Excerpt provided:
OpenStudy (anonymous):
The circle, center Q has diameter AB.The circle intersects BP at N. Triangle BMQ is mapped onto triangle BMA by an enlargement, scale factor= 2. Given that QM= 3 cm 1) show that MN= 6 cm 2) find MC Figure attached!
OpenStudy (anonymous):
OpenStudy (anonymous):
Uh. Sorry. It's BNA.
OpenStudy (experimentx):
any other parameter given??
OpenStudy (experimentx):
R??
OpenStudy (experimentx):
BM must be equal to MN
OpenStudy (anonymous):
since <BNA is right(90º) triangle , <BMQ = <ANP. It is becouse the segment crossing at right angle form same angles between them. In this case BA _ AP and BN AN. Next: It means NP = MQ =3. Since scale factor is 2, AN =6, and again since <BMQ = <ANP, BM =6. Now becouse of scale factor , BN = 12 and so MN =6. The part 2 you do the same way, by observing that <BAP = <CBQ
OpenStudy (experimentx):
NP = MQ =3??

Dataset entries:
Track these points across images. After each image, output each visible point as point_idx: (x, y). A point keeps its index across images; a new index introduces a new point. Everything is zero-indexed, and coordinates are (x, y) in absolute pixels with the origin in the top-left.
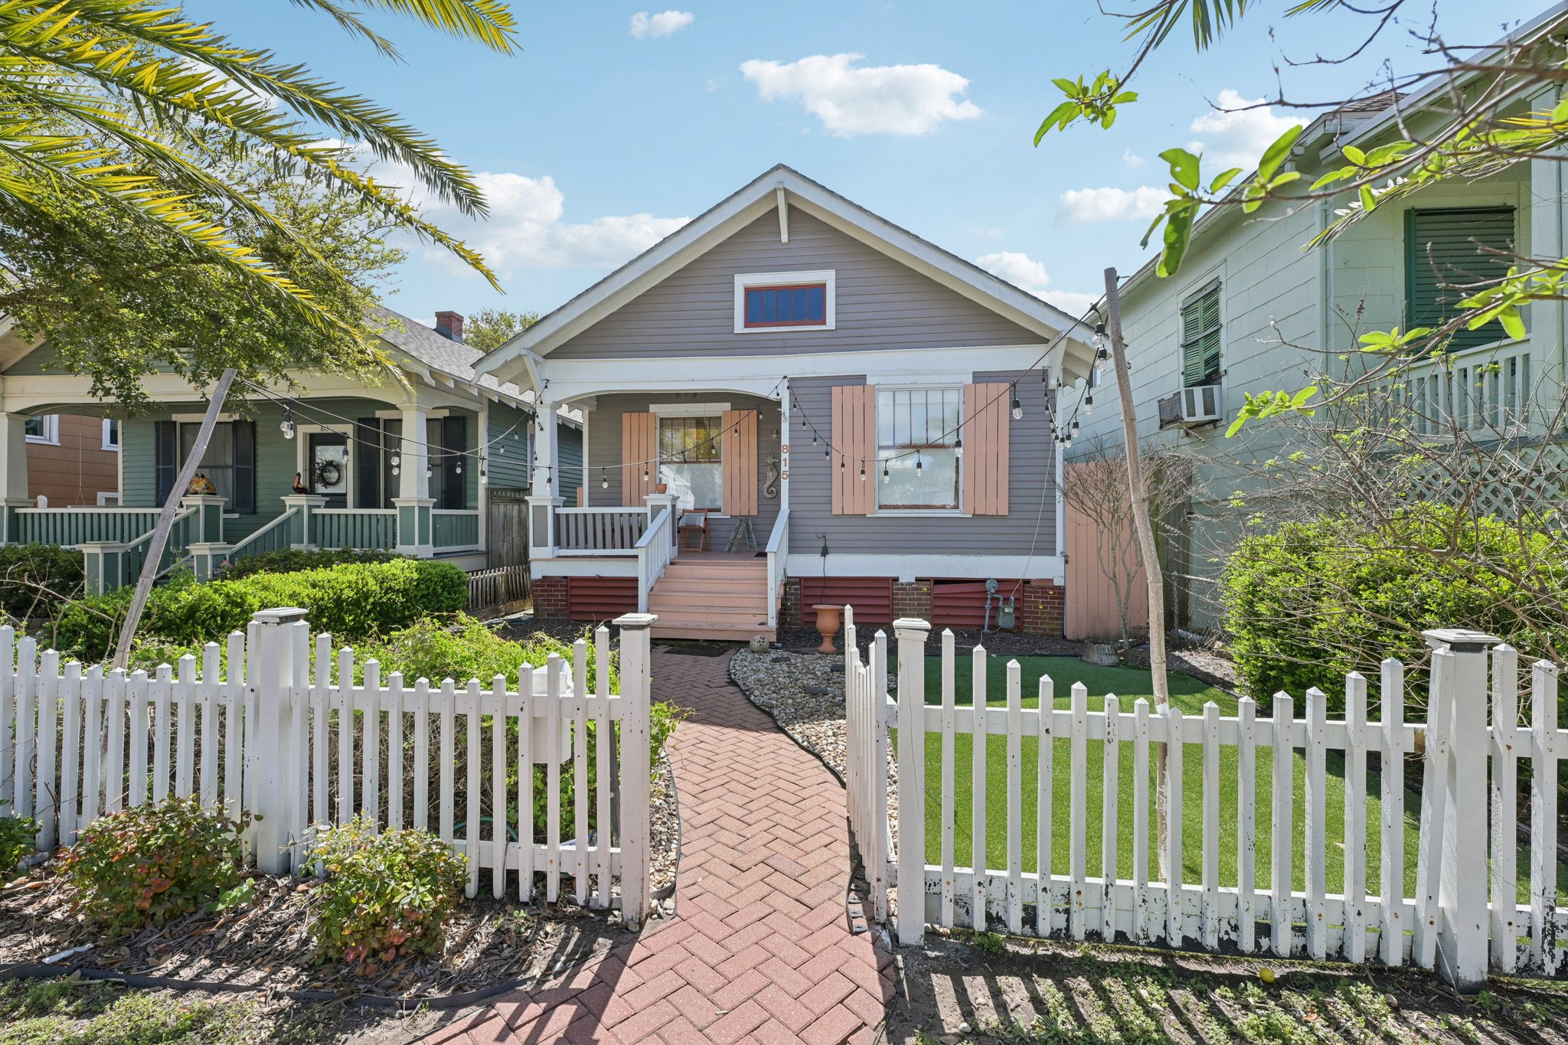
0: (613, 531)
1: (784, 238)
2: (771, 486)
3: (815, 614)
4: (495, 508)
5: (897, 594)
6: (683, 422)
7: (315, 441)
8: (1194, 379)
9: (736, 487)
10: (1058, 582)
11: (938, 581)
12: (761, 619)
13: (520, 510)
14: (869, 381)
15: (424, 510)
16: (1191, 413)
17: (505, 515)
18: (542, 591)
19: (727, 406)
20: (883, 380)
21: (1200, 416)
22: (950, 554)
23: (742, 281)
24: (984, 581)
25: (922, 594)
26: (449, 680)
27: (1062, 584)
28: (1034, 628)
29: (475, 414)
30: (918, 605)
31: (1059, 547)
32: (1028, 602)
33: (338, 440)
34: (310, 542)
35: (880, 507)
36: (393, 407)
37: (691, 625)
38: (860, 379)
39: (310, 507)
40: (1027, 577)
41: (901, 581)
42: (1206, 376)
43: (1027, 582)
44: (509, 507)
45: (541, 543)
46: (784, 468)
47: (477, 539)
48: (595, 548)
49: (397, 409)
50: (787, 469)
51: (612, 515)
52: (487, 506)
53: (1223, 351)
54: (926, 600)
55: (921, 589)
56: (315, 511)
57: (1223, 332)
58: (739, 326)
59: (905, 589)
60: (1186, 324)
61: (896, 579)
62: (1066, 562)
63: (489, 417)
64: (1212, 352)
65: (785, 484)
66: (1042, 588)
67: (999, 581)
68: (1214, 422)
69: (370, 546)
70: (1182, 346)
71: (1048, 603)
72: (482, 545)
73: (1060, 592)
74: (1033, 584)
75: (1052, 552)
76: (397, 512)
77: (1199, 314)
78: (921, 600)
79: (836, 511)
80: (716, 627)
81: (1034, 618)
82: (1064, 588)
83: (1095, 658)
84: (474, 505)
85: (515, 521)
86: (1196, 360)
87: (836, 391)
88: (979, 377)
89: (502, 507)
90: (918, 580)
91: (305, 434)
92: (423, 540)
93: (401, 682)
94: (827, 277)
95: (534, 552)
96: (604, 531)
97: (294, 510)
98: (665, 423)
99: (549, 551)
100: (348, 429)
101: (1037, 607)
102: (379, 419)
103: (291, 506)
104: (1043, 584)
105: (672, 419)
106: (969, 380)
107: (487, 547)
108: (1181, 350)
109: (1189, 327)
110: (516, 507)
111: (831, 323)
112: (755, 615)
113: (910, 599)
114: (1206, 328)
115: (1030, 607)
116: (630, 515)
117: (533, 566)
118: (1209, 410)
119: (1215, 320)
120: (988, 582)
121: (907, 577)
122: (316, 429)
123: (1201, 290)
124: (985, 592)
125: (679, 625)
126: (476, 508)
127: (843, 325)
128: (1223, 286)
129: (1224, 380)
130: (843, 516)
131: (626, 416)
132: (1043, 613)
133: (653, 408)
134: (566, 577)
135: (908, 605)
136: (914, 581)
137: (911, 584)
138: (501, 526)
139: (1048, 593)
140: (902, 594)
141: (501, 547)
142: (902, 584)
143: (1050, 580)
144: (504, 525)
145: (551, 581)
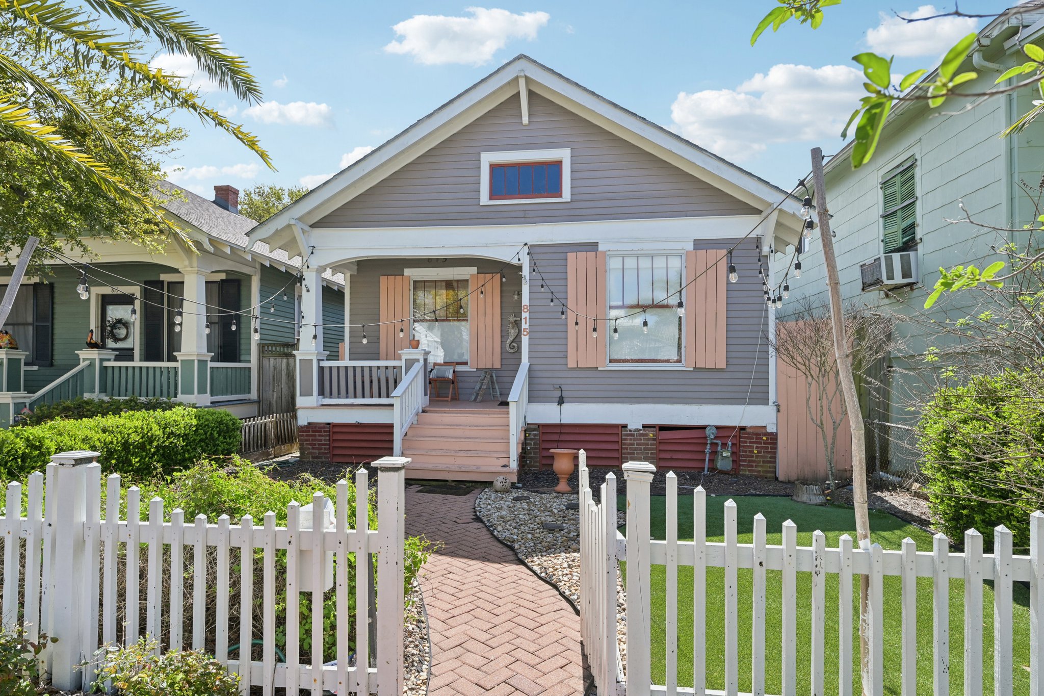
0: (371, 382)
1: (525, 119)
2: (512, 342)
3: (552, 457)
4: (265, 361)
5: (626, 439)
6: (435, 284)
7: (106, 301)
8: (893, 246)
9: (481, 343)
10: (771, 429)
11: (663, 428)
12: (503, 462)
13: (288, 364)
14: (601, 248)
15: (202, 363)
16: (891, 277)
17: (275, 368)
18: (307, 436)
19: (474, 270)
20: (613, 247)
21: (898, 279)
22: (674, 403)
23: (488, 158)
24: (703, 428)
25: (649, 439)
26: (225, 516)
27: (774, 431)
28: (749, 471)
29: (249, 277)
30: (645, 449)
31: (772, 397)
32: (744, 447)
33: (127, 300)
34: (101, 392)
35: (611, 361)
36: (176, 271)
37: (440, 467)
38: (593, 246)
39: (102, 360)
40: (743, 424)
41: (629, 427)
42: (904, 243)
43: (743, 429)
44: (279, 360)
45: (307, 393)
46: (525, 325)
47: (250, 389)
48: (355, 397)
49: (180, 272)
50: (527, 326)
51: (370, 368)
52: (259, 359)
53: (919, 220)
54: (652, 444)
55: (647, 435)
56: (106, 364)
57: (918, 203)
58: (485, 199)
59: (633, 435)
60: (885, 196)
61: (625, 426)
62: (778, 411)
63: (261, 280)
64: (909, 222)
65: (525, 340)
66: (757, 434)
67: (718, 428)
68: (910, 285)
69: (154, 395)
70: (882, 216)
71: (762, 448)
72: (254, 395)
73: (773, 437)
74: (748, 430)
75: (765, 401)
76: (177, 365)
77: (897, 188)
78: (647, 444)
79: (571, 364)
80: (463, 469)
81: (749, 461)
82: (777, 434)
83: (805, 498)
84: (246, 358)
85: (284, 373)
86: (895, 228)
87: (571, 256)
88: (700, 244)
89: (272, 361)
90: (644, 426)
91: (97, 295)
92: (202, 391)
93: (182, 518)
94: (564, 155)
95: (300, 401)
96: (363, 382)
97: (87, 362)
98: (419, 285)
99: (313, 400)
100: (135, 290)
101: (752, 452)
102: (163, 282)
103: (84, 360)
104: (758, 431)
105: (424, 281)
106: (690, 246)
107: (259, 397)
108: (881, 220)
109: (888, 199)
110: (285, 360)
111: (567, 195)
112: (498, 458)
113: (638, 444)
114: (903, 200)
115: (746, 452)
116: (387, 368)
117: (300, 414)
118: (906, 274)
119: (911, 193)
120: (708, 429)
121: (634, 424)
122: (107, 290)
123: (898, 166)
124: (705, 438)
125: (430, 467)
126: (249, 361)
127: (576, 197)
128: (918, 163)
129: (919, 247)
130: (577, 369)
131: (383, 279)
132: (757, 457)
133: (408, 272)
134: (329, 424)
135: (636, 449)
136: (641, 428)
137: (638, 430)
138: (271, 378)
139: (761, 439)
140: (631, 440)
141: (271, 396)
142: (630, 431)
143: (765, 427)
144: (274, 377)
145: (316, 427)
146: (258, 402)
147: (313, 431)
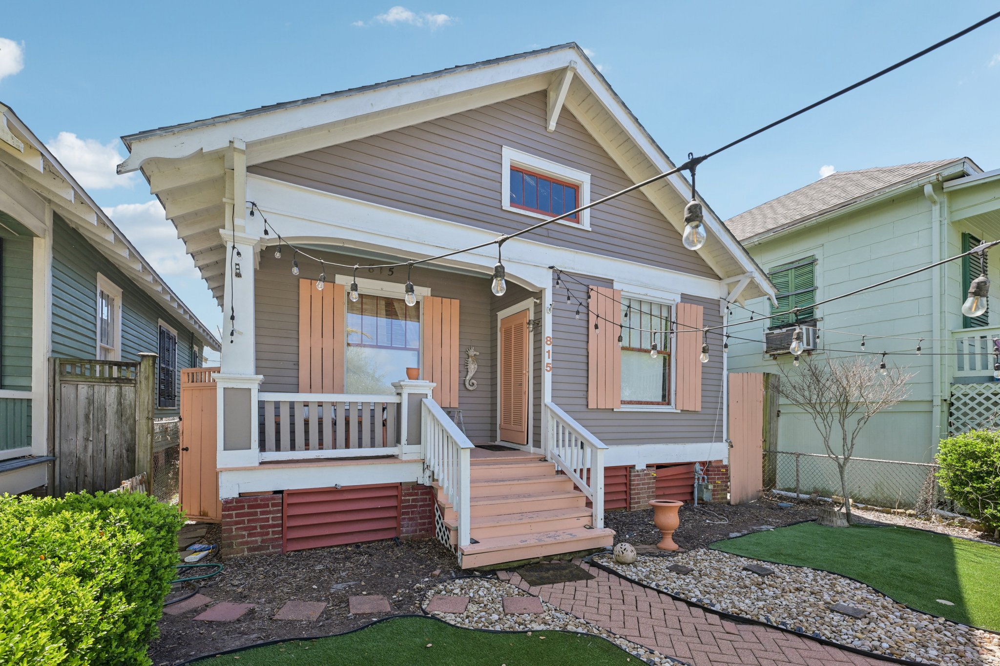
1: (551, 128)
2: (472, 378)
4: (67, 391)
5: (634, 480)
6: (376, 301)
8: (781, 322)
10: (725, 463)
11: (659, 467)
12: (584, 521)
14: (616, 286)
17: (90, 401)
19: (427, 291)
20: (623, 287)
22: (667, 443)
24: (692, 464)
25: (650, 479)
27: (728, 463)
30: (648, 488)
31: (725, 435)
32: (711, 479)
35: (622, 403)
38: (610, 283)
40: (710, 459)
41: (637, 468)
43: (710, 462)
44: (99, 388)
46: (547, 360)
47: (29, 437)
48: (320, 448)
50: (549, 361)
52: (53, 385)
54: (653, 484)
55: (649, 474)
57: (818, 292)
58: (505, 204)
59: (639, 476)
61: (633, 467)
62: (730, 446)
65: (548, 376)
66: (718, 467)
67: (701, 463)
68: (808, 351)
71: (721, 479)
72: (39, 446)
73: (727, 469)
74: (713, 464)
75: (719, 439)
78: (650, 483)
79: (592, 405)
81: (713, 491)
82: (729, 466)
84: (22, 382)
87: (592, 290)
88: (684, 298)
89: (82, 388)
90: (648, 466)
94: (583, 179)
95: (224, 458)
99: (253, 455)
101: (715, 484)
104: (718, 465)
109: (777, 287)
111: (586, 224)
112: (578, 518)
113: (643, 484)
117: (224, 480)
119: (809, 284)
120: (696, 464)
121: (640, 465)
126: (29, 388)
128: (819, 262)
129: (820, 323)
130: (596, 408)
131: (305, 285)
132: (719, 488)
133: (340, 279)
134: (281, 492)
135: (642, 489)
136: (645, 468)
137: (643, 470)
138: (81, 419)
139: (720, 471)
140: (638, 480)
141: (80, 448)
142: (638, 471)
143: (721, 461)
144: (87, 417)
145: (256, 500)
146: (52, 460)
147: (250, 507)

* * *

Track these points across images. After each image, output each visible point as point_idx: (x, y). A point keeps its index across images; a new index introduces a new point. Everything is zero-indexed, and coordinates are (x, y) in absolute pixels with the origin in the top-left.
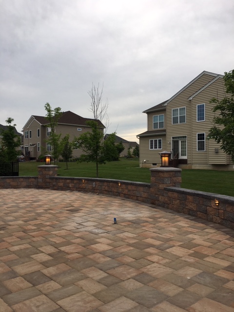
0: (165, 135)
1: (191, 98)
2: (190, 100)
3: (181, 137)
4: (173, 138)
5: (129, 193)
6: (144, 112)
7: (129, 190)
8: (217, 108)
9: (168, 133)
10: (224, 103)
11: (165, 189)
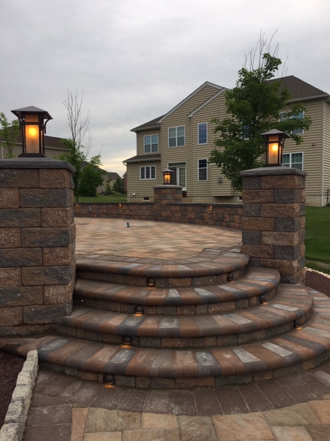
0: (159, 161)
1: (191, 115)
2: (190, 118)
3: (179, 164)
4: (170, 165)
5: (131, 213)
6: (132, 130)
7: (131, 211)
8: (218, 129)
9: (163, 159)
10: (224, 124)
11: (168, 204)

* * *

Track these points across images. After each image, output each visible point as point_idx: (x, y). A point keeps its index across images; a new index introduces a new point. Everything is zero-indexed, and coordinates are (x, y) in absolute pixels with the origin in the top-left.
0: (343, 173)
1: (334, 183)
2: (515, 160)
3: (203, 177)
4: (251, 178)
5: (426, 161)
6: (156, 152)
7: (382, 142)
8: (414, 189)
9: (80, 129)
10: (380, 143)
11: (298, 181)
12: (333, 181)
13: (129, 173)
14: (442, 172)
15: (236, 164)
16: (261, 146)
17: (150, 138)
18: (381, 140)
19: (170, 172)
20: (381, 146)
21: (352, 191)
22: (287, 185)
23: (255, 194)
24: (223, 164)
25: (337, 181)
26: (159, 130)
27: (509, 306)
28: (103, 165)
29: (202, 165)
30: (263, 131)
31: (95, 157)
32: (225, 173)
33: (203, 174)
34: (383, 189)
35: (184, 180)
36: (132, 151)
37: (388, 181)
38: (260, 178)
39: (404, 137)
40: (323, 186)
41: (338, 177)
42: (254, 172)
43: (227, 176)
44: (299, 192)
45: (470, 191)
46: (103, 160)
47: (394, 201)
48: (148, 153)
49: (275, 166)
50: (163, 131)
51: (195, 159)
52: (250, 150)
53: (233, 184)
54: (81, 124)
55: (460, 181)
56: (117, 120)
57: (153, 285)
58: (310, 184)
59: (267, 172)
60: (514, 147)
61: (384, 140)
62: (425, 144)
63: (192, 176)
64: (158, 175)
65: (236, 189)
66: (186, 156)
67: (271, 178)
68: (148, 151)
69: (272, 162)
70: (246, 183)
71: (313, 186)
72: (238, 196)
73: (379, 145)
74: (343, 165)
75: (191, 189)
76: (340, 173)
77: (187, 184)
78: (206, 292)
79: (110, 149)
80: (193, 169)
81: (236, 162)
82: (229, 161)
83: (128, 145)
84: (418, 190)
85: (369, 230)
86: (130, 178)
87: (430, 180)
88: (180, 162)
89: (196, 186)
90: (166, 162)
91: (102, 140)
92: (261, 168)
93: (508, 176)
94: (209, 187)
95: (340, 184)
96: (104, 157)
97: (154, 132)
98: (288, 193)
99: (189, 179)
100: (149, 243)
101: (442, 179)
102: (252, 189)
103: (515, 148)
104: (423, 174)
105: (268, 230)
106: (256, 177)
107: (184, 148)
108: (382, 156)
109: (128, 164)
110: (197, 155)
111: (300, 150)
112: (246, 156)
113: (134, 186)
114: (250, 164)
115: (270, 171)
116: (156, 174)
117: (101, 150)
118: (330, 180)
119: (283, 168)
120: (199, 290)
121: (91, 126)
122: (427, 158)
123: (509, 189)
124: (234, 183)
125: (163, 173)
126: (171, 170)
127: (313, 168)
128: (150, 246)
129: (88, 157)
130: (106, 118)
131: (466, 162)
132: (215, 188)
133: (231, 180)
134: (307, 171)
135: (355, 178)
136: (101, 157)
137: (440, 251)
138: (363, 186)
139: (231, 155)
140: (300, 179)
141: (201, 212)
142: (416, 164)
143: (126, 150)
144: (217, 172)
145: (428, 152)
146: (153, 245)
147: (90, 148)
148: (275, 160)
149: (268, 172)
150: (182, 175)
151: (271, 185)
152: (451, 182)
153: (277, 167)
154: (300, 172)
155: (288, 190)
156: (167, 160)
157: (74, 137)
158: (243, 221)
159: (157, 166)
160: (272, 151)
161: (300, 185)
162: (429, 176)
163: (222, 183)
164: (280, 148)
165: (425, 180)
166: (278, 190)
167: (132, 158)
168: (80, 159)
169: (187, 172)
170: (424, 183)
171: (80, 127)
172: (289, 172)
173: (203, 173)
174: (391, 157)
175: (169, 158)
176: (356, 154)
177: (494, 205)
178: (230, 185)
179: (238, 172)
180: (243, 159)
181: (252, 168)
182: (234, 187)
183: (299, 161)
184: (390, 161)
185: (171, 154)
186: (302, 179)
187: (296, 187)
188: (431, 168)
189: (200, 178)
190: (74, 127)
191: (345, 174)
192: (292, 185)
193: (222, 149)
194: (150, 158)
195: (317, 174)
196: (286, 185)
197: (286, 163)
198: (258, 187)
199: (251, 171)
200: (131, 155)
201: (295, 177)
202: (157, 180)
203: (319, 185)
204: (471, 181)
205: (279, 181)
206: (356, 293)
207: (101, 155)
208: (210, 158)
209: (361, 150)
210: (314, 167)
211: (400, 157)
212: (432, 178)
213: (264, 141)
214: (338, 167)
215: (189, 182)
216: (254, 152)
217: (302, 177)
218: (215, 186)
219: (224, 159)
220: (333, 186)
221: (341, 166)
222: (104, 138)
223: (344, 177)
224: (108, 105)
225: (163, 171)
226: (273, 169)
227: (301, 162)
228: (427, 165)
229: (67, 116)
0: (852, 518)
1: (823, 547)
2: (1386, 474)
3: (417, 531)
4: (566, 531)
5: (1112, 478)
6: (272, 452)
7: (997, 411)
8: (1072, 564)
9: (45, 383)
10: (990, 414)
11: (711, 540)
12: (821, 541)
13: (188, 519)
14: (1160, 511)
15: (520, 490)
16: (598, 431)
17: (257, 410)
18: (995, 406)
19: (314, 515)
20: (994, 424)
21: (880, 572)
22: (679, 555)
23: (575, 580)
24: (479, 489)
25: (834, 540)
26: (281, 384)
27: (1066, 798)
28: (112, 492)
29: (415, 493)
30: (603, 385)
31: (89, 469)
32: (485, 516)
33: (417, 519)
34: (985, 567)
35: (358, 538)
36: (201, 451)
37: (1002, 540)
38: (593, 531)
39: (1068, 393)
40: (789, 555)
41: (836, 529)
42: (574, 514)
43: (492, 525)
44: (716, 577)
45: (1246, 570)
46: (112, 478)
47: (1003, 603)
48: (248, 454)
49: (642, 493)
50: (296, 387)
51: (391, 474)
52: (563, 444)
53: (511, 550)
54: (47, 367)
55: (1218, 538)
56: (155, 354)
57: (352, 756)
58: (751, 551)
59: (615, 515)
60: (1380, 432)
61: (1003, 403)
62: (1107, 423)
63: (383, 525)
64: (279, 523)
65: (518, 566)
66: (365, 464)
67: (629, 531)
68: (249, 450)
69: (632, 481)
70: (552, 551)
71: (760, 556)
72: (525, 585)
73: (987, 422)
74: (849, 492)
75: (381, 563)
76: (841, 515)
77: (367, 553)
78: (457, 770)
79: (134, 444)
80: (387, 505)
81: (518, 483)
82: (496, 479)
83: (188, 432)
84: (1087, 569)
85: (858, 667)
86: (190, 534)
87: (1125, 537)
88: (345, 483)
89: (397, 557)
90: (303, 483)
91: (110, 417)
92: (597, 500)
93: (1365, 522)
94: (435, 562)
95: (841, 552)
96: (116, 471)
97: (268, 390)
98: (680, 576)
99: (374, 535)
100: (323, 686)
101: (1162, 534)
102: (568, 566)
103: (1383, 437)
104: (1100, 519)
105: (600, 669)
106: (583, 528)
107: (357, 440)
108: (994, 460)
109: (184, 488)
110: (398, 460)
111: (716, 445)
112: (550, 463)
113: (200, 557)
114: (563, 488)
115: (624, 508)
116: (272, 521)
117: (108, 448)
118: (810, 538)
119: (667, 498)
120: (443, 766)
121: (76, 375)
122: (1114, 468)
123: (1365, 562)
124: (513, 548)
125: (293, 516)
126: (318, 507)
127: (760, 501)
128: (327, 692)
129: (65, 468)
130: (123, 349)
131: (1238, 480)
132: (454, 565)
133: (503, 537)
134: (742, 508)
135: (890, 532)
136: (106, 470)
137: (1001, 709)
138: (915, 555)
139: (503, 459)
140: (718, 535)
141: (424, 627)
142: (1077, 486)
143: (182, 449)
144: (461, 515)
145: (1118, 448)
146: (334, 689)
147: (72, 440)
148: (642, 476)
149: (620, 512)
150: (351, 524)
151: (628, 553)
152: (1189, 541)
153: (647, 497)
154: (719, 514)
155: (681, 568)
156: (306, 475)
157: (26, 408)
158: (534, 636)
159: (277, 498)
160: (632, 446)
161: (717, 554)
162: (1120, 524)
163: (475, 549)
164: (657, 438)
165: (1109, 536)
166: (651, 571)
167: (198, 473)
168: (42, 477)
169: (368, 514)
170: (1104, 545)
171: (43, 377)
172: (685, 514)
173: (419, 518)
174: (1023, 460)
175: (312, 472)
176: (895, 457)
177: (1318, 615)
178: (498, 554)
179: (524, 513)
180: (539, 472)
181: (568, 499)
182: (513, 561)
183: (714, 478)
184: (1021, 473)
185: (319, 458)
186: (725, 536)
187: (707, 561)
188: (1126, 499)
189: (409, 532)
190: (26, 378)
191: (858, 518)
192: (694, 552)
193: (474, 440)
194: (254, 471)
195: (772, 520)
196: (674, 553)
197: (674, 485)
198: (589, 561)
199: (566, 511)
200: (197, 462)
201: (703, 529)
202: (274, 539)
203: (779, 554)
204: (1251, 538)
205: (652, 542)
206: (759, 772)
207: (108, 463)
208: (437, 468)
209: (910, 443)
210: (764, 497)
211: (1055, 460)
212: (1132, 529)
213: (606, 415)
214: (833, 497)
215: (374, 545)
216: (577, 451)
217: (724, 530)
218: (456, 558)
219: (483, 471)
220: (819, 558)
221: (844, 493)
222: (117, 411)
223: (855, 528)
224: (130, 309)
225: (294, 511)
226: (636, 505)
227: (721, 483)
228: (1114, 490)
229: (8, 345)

Work task:
In the geometry thread, what scale factor does the enlargement of triangle BMQ onto triangle BMA have?

Problem solution:
2